-- Opening Marker --
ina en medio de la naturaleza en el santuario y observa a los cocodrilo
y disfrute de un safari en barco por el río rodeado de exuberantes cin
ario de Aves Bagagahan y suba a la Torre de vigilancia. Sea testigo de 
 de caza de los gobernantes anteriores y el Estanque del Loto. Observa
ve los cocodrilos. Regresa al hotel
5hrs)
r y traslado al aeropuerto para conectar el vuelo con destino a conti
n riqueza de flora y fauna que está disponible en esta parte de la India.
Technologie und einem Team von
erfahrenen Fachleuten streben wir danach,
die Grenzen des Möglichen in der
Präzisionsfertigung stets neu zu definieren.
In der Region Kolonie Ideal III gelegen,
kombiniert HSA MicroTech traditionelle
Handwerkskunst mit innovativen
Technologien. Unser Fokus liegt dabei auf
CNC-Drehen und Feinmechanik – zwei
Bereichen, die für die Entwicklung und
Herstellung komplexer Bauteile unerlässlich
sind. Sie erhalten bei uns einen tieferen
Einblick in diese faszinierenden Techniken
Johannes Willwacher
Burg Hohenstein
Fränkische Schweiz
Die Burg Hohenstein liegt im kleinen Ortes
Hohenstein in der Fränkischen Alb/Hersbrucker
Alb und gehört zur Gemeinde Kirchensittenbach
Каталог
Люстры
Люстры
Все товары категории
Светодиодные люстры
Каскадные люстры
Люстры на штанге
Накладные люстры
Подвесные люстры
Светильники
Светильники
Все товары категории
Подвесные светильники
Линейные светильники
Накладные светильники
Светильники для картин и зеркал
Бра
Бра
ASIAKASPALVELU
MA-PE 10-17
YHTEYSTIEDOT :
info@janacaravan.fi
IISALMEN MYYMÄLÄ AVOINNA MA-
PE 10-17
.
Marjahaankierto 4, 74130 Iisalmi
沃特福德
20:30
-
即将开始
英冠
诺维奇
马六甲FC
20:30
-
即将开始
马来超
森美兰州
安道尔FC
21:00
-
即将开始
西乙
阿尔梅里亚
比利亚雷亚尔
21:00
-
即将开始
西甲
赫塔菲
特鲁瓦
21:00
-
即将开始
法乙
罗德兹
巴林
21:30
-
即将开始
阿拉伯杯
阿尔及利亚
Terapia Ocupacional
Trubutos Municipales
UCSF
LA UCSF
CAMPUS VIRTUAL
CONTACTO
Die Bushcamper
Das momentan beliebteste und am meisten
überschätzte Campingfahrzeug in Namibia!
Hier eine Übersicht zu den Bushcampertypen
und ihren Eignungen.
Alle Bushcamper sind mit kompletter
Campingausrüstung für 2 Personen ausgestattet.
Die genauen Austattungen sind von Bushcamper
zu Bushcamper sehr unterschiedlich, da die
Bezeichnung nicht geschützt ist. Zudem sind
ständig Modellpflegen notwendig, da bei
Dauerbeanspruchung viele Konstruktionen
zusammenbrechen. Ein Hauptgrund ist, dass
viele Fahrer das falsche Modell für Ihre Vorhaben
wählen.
-- Closing Marker --
The response should consist of all the entries, copied without any alteration.

**Output of the exercise:**
ina en medio de la naturaleza en el santuario y observa a los cocodrilo
y disfrute de un safari en barco por el río rodeado de exuberantes cin
ario de Aves Bagagahan y suba a la Torre de vigilancia. Sea testigo de 
 de caza de los gobernantes anteriores y el Estanque del Loto. Observa
ve los cocodrilos. Regresa al hotel
5hrs)
r y traslado al aeropuerto para conectar el vuelo con destino a conti
n riqueza de flora y fauna que está disponible en esta parte de la India.
Technologie und einem Team von
erfahrenen Fachleuten streben wir danach,
die Grenzen des Möglichen in der
Präzisionsfertigung stets neu zu definieren.
In der Region Kolonie Ideal III gelegen,
kombiniert HSA MicroTech traditionelle
Handwerkskunst mit innovativen
Technologien. Unser Fokus liegt dabei auf
CNC-Drehen und Feinmechanik – zwei
Bereichen, die für die Entwicklung und
Herstellung komplexer Bauteile unerlässlich
sind. Sie erhalten bei uns einen tieferen
Einblick in diese faszinierenden Techniken
Johannes Willwacher
Burg Hohenstein
Fränkische Schweiz
Die Burg Hohenstein liegt im kleinen Ortes
Hohenstein in der Fränkischen Alb/Hersbrucker
Alb und gehört zur Gemeinde Kirchensittenbach
Каталог
Люстры
Люстры
Все товары категории
Светодиодные люстры
Каскадные люстры
Люстры на штанге
Накладные люстры
Подвесные люстры
Светильники
Светильники
Все товары категории
Подвесные светильники
Линейные светильники
Накладные светильники
Светильники для картин и зеркал
Бра
Бра
ASIAKASPALVELU
MA-PE 10-17
YHTEYSTIEDOT :
info@janacaravan.fi
IISALMEN MYYMÄLÄ AVOINNA MA-
PE 10-17
.
Marjahaankierto 4, 74130 Iisalmi
沃特福德
20:30
-
即将开始
英冠
诺维奇
马六甲FC
20:30
-
即将开始
马来超
森美兰州
安道尔FC
21:00
-
即将开始
西乙
阿尔梅里亚
比利亚雷亚尔
21:00
-
即将开始
西甲
赫塔菲
特鲁瓦
21:00
-
即将开始
法乙
罗德兹
巴林
21:30
-
即将开始
阿拉伯杯
阿尔及利亚
Terapia Ocupacional
Trubutos Municipales
UCSF
LA UCSF
CAMPUS VIRTUAL
CONTACTO
Die Bushcamper
Das momentan beliebteste und am meisten
überschätzte Campingfahrzeug in Namibia!
Hier eine Übersicht zu den Bushcampertypen
und ihren Eignungen.
Alle Bushcamper sind mit kompletter
Campingausrüstung für 2 Personen ausgestattet.
Die genauen Austattungen sind von Bushcamper
zu Bushcamper sehr unterschiedlich, da die
Bezeichnung nicht geschützt ist. Zudem sind
ständig Modellpflegen notwendig, da bei
Dauerbeanspruchung viele Konstruktionen
zusammenbrechen. Ein Hauptgrund ist, dass
viele Fahrer das falsche Modell für Ihre Vorhaben
wählen.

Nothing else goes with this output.